I think it fits the theme that I post the solution three days later:

I don't have the patience to write a full step-by-step so I will just write how to solve the Graeco-Latin Square:

None of the deceptions allow four blacks in a row for Masyu nor do they allow bbbwww. Therefore, the middle right grid must be Masyu. \begin{array}{|c|c|c|}\hline-&-&-\\\hline-&-&Masyu\\\hline-&-&-\\\hline\end{array}
Inside-Outside cannot have black pearls on the border. Therefore, the top right grid must be Balance Loop. Furthermore, normal Balance Loop cannot have a pearl in a corner so the deception for that grid must be Grey \begin{array}{|c|c|c|}\hline-&-&Balance/Grey\\\hline-&-&Masyu\\\hline-&-&-\\\hline\end{array} The white crosses in the Masyu grid won't work with the Optional deception: if the middle pearl were not optional, it could not turn on either side. If it were optional then the four neighbouring white pearls would make a square loop around it. Therefore, the deception for that grid must be Deformation and the bottom right grid must be Inside-Outside/Optional \begin{array}{|c|c|c|}\hline-&-&Balance / Grey\\\hline-&-&Masyu / Deformation\\\hline-&-&In-Out / Optional\\\hline\end{array} The bottom left grid must now be either Masyu/Grey or Balance Loop/Deformation.

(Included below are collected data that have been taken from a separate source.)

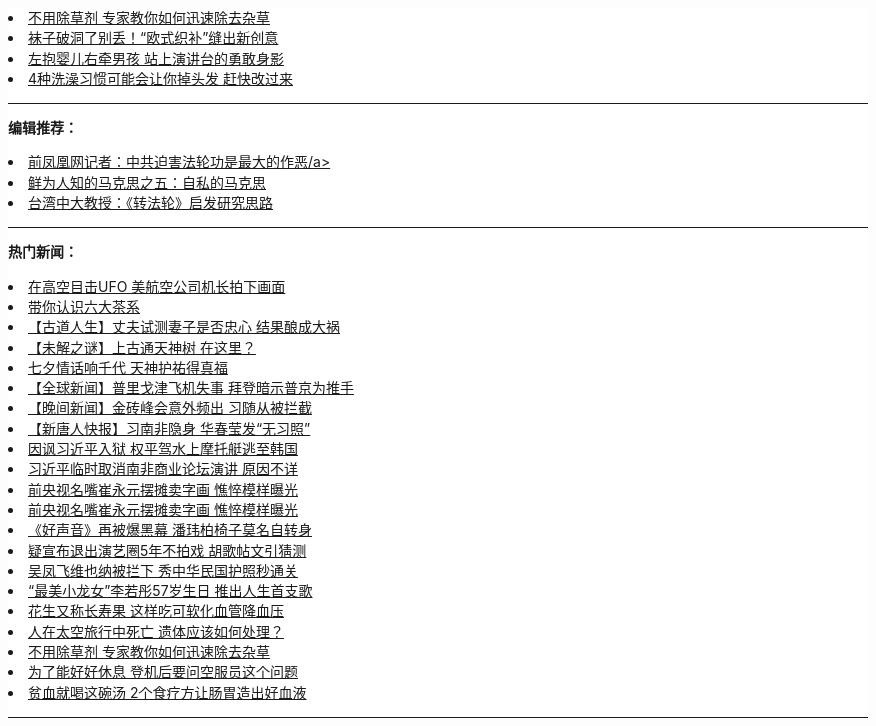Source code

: <li><a href="https://github.com/19920513/djy/blob/master/gb/23/8/23/n14059503.md#1">不用除草剂 专家教你如何迅速除去杂草</a></li>
<li><a href="https://github.com/19920513/djy/blob/master/gb/23/8/15/n14054387.md#1">袜子破洞了别丢！“欧式织补”缝出新创意</a></li>
<li><a href="https://github.com/19920513/djy/blob/master/gb/23/8/13/n14053049.md#1">左抱婴儿右牵男孩 站上演讲台的勇敢身影</a></li>
<li><a href="https://github.com/19920513/djy/blob/master/gb/23/8/21/n14058056.md#1">4种洗澡习惯可能会让你掉头发 赶快改过来</a></li>
<hr>


<strong>编辑推荐：</strong>
<li><a href="https://github.com/19920513/ntdtv/blob/master/gb/2020/04/16/a102824026.md#1" target="_blank">前凤凰网记者：中共迫害法轮功是最大的作恶/a> </li><li><a href="https://github.com/tsiac2612/djy/blob/master/gb/10/7/23/n2974541.md#1" target="_blank">鲜为人知的马克思之五：自私的马克思</a></li><li><a href="https://github.com/tsiac2612/djy/blob/master/gb/20/3/12/n11936131.md#1" target="_blank">台湾中大教授：《转法轮》启发研究思路</a></li>
<hr>

<strong>热门新闻：</strong>
<li><a href="https://github.com/19920513/djy/blob/master/gb/23/8/20/n14057320.md#1">在高空目击UFO 美航空公司机长拍下画面</a></li>
<li><a href="https://github.com/19920513/djy/blob/master/gb/23/8/9/n14051156.md#1">带你认识六大茶系</a></li>
<li><a href="https://github.com/19920513/djy/blob/master/gb/23/8/8/n14049845.md#1">【古道人生】丈夫试测妻子是否忠心 结果酿成大祸</a></li>
<li><a href="https://github.com/19920513/djy/blob/master/gb/23/8/18/n14056246.md#1">【未解之谜】上古通天神树 在这里？</a></li>
<li><a href="https://github.com/19920513/djy/blob/master/gb/23/8/18/n14056411.md#1">七夕情话响千代  天神护祐得真福</a></li>
<li><a href="https://github.com/19920513/djy/blob/master/gb/23/8/24/n14060183.md#1">【全球新闻】普里戈津飞机失事 拜登暗示普京为推手</a></li>
<li><a href="https://github.com/19920513/djy/blob/master/gb/23/8/24/n14060182.md#1">【晚间新闻】金砖峰会意外频出 习随从被拦截</a></li>
<li><a href="https://github.com/19920513/djy/blob/master/gb/23/8/23/n14059905.md#1">【新唐人快报】习南非隐身 华春莹发“无习照”</a></li>
<li><a href="https://github.com/19920513/djy/blob/master/gb/23/8/22/n14058950.md#1">因讽习近平入狱 权平驾水上摩托艇逃至韩国</a></li>
<li><a href="https://github.com/19920513/djy/blob/master/gb/23/8/22/n14059043.md#1">习近平临时取消南非商业论坛演讲 原因不详</a></li>
<li><a href="https://github.com/19920513/djy/blob/master/gb/23/8/22/n14059068.md#1">前央视名嘴崔永元摆摊卖字画 憔悴模样曝光</a></li>
<li><a href="https://github.com/19920513/djy/blob/master/gb/23/8/22/n14059068.md#1">前央视名嘴崔永元摆摊卖字画 憔悴模样曝光</a></li>
<li><a href="https://github.com/19920513/djy/blob/master/gb/23/8/21/n14058450.md#1">《好声音》再被爆黑幕 潘玮柏椅子莫名自转身</a></li>
<li><a href="https://github.com/19920513/djy/blob/master/gb/23/8/21/n14058419.md#1">疑宣布退出演艺圈5年不拍戏 胡歌帖文引猜测</a></li>
<li><a href="https://github.com/19920513/djy/blob/master/gb/23/8/22/n14059184.md#1">吴凤飞维也纳被拦下 秀中华民国护照秒通关</a></li>
<li><a href="https://github.com/19920513/djy/blob/master/gb/23/8/22/n14059041.md#1">“最美小龙女”李若彤57岁生日 推出人生首支歌</a></li>
<li><a href="https://github.com/19920513/djy/blob/master/gb/23/8/14/n14053821.md#1">花生又称长寿果 这样吃可软化血管降血压</a></li>
<li><a href="https://github.com/19920513/djy/blob/master/gb/23/8/22/n14058568.md#1">人在太空旅行中死亡 遗体应该如何处理？</a></li>
<li><a href="https://github.com/19920513/djy/blob/master/gb/23/8/23/n14059503.md#1">不用除草剂 专家教你如何迅速除去杂草</a></li>
<li><a href="https://github.com/19920513/djy/blob/master/gb/23/8/22/n14058691.md#1">为了能好好休息 登机后要问空服员这个问题</a></li>
<li><a href="https://github.com/19920513/djy/blob/master/gb/23/8/19/n14056838.md#1">贫血就喝这碗汤 2个食疗方让肠胃造出好血液</a></li>
<hr>

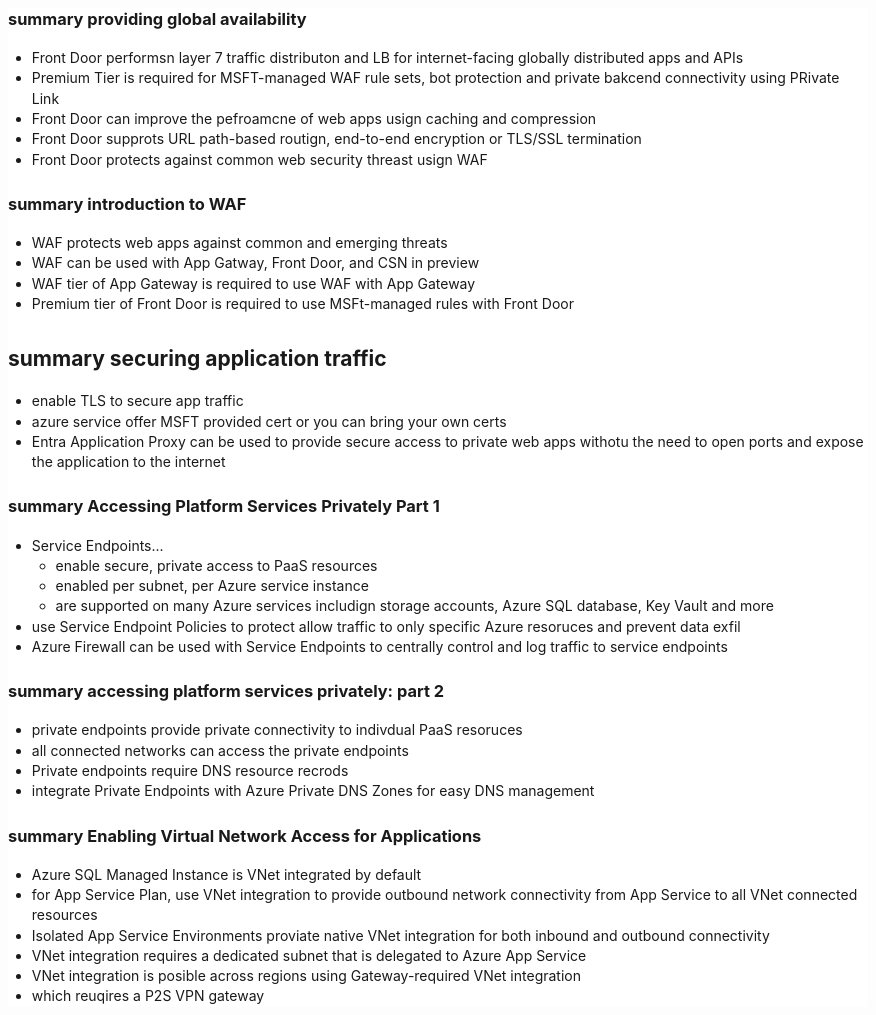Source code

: ### summary providing global availability
* Front Door performsn layer 7 traffic distributon and LB for internet-facing globally distributed apps and APIs
* Premium Tier is required for MSFT-managed WAF rule sets, bot protection and private bakcend connectivity using PRivate Link
* Front Door can improve the pefroamcne of web apps usign caching and compression
* Front Door supprots URL path-based routign, end-to-end encryption or TLS/SSL termination
* Front Door protects against common web security threast usign WAF

### summary introduction to WAF
* WAF protects web apps against common and emerging threats
* WAF can be used with App Gatway, Front Door, and CSN in preview
* WAF tier of App Gateway is required to use WAF with App Gateway
* Premium tier of Front Door is required to use MSFt-managed rules with Front Door

## summary securing application traffic
* enable TLS to secure app traffic
* azure service offer MSFT provided cert or you can bring your own certs
* Entra Application Proxy can be used to provide secure access to private web apps withotu the need to open ports and expose the application to the internet

### summary Accessing Platform Services Privately Part 1
* Service Endpoints...
  * enable secure, private access to PaaS resources
  * enabled per subnet, per Azure service instance
  * are supported on many Azure services includign storage accounts, Azure SQL database, Key Vault and more
* use Service Endpoint Policies to protect allow traffic to only specific Azure resoruces and prevent data exfil
* Azure Firewall can be used with Service Endpoints to centrally control and log traffic to service endpoints

### summary accessing platform services privately: part 2
* private endpoints provide private connectivity to indivdual PaaS resoruces
* all connected networks can access the private endpoints
* Private endpoints require DNS resource recrods
* integrate Private Endpoints with Azure Private DNS Zones for easy DNS management

### summary Enabling Virtual Network Access for Applications
* Azure SQL Managed Instance is VNet integrated by default
* for App Service Plan, use VNet integration to provide outbound network connectivity from App Service to all VNet connected resources
* Isolated App Service Environments proviate native VNet integration for both inbound and outbound connectivity
* VNet integration requires a dedicated subnet that is delegated to Azure App Service
* VNet integration is posible across regions using Gateway-required VNet integration
* which reuqires a P2S VPN gateway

However, again because of the corner pearl, Balance Loop is not possible so it must be Masyu/Grey \begin{array}{|c|c|c|}\hline-&-&Balance / Grey\\\hline-&-&Masyu / Deformation\\\hline Masyu / Grey&-&In-Out / Optional\\\hline\end{array} After that the Graeco-Latin Square fills itself \begin{array}{|c|c|c|}\hline In-Out / Deformation&Masyu / Optional&Balance / Grey\\\hline Balance/ Optional&In-Out / Grey&Masyu / Deformation\\\hline Masyu / Grey&Balance / Deformation&In-Out / Optional\\\hline\end{array}

For solving the loop, the grids with the Deformation deception proved to be the hardest, at least for me, but all in all it's a great puzzle!